Aaron Ziercke (TuS N-Lübbecke): „In der ersten Halbzeit haben wir viel von dem umgesetzt, was wir uns vorgenommen hatten. Gerade in den ersten 30 Minuten war das ein gutes Spiel von uns. Wir haben dank viel Tempo Druck auf die gegnerische Abwehr ausüben können. In der zweiten Halbzeit sind wir dann mit drei, vier Toren in Rückstand geraten, bei den Löwen kamen auch noch Torhüterparaden sowie Kontertore dazu.“
 

Statistik:

Rhein-Neckar Löwen: Appelgren, Palicka ; Schmid (9/2), Bliznac (), Sigurdsson (4), Radivojevic (1), Barna (2), Tollbring (), Rnic (), Mensah Larsen (3), Pekeler (7), Groetzki (1), Reinind (2), Taleski (), Guardiola (2), Petersson (5).

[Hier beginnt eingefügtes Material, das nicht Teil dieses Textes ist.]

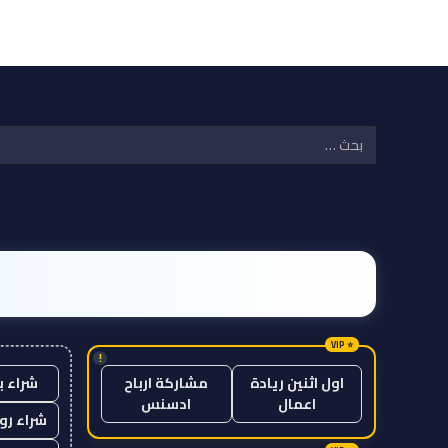
!
شراء ب
اول اثنين ريادة
مشاركة ارباح
اعمال
ادسنس
شراء رو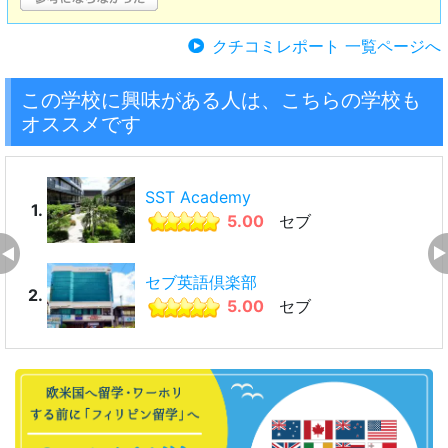
クチコミレポート 一覧ページへ
この学校に興味がある人は、こちらの学校も
オススメです
SST Academy
1.
5.00
セブ
セブ英語倶楽部
2.
5.00
セブ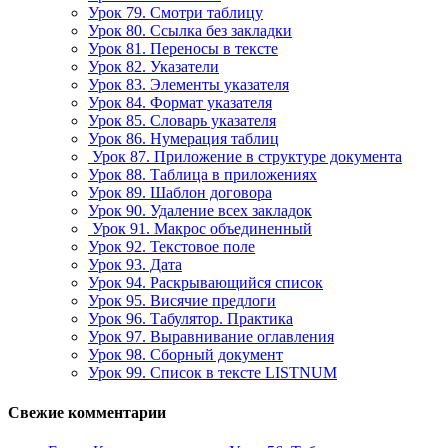
Урок 79. Смотри таблицу
Урок 80. Ссылка без закладки
Урок 81. Переносы в тексте
Урок 82. Указатели
Урок 83. Элементы указателя
Урок 84. Формат указателя
Урок 85. Словарь указателя
Урок 86. Нумерация таблиц
Урок 87. Приложение в структуре документа
Урок 88. Таблица в приложениях
Урок 89. Шаблон договора
Урок 90. Удаление всех закладок
Урок 91. Макрос объединенный
Урок 92. Текстовое поле
Урок 93. Дата
Урок 94. Раскрывающийся список
Урок 95. Висячие предлоги
Урок 96. Табулятор. Практика
Урок 97. Выравнивание оглавления
Урок 98. Сборный документ
Урок 99. Список в тексте LISTNUM
Свежие комментарии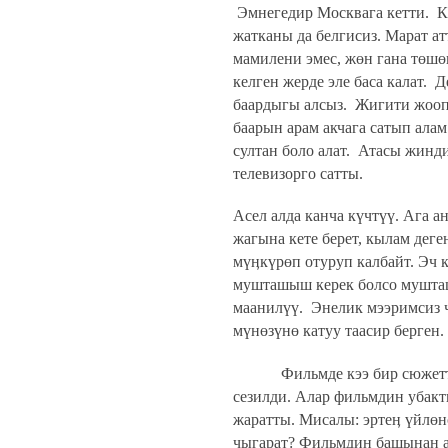
Эмнегедир Москвага кетти.
К
жатканы да белгисиз. Марат а
мамилени эмес, жөн гана төш
келген жерде эле баса калат.
Д
баардыгы алсыз.
Жигити жоопк
баарын арам акчага сатып алам
султан боло алат.
Атасы жинди 
телевизорго сатты.
Асел алда канча күчтүү. Ага а
жагына кете берет, кылам деге
мүӊкүрөп отуруп калбайт. Эч к
мушташыш керек болсо мушташ
маанилүү.
Энелик мээримсиз ч
мүнөзүнө катуу таасир берген.
Фильмде кээ бир сюжетт
сезилди. Алар фильмдин убакт
жаратты. Мисалы: эртеӊ үйлөн
чыгарат? Фильмдин башынан ая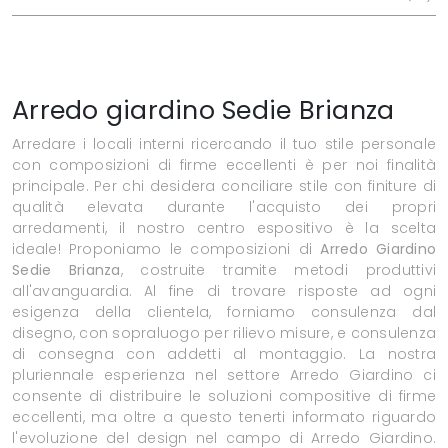
Arredo giardino Sedie Brianza
Arredare i locali interni ricercando il tuo stile personale
con composizioni di firme eccellenti è per noi finalità
principale. Per chi desidera conciliare stile con finiture di
qualità elevata durante l'acquisto dei propri
arredamenti, il nostro centro espositivo è la scelta
ideale! Proponiamo le composizioni di
Arredo Giardino
Sedie Brianza
, costruite tramite metodi produttivi
all'avanguardia. Al fine di trovare risposte ad ogni
esigenza della clientela, forniamo consulenza dal
disegno, con sopraluogo per rilievo misure, e consulenza
di consegna con addetti al montaggio. La nostra
pluriennale esperienza nel settore Arredo Giardino ci
consente di distribuire le soluzioni compositive di firme
eccellenti, ma oltre a questo tenerti informato riguardo
l'evoluzione del design nel campo di Arredo Giardino.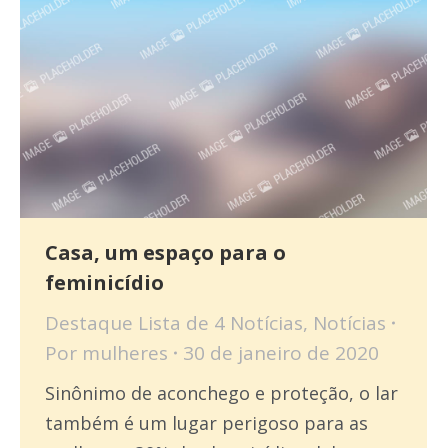
Casa, um espaço para o
feminicídio
Destaque Lista de 4 Notícias
,
Notícias
Por
mulheres
30 de janeiro de 2020
Sinônimo de aconchego e proteção, o lar
também é um lugar perigoso para as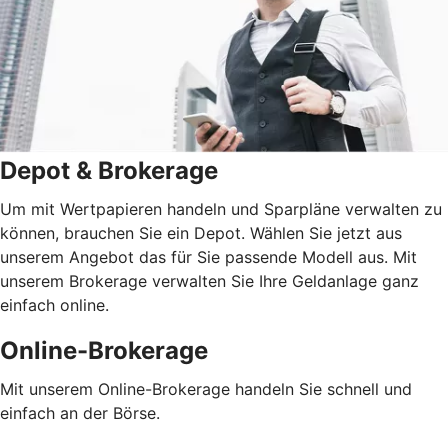
Depot & Brokerage
Um mit Wertpapieren handeln und Sparpläne verwalten zu
können, brauchen Sie ein Depot. Wählen Sie jetzt aus
unserem Angebot das für Sie passende Modell aus. Mit
unserem Brokerage verwalten Sie Ihre Geldanlage ganz
einfach online.
Online-Brokerage
Mit unserem Online-Brokerage handeln Sie schnell und
einfach an der Börse.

TuS N-Lübbecke: Tatai, Birlehm; Genz (), Kaleb (5), Bechtloff (4), Grabarczyk(), Gierak (1), Bgaric (8), Gruszka (), Rakovic (1), Torbrügge (), Schade (2), Zetterman (6/3), Remer ().

Siebenmeter:2/3 – 3/3 – Schmid an Tatai (57.)

Zeitstrafen: Guardiola (23. + 47.) – Grabarczyk (8. + 27.), Schade (15. +30.), Torbrügge (45.)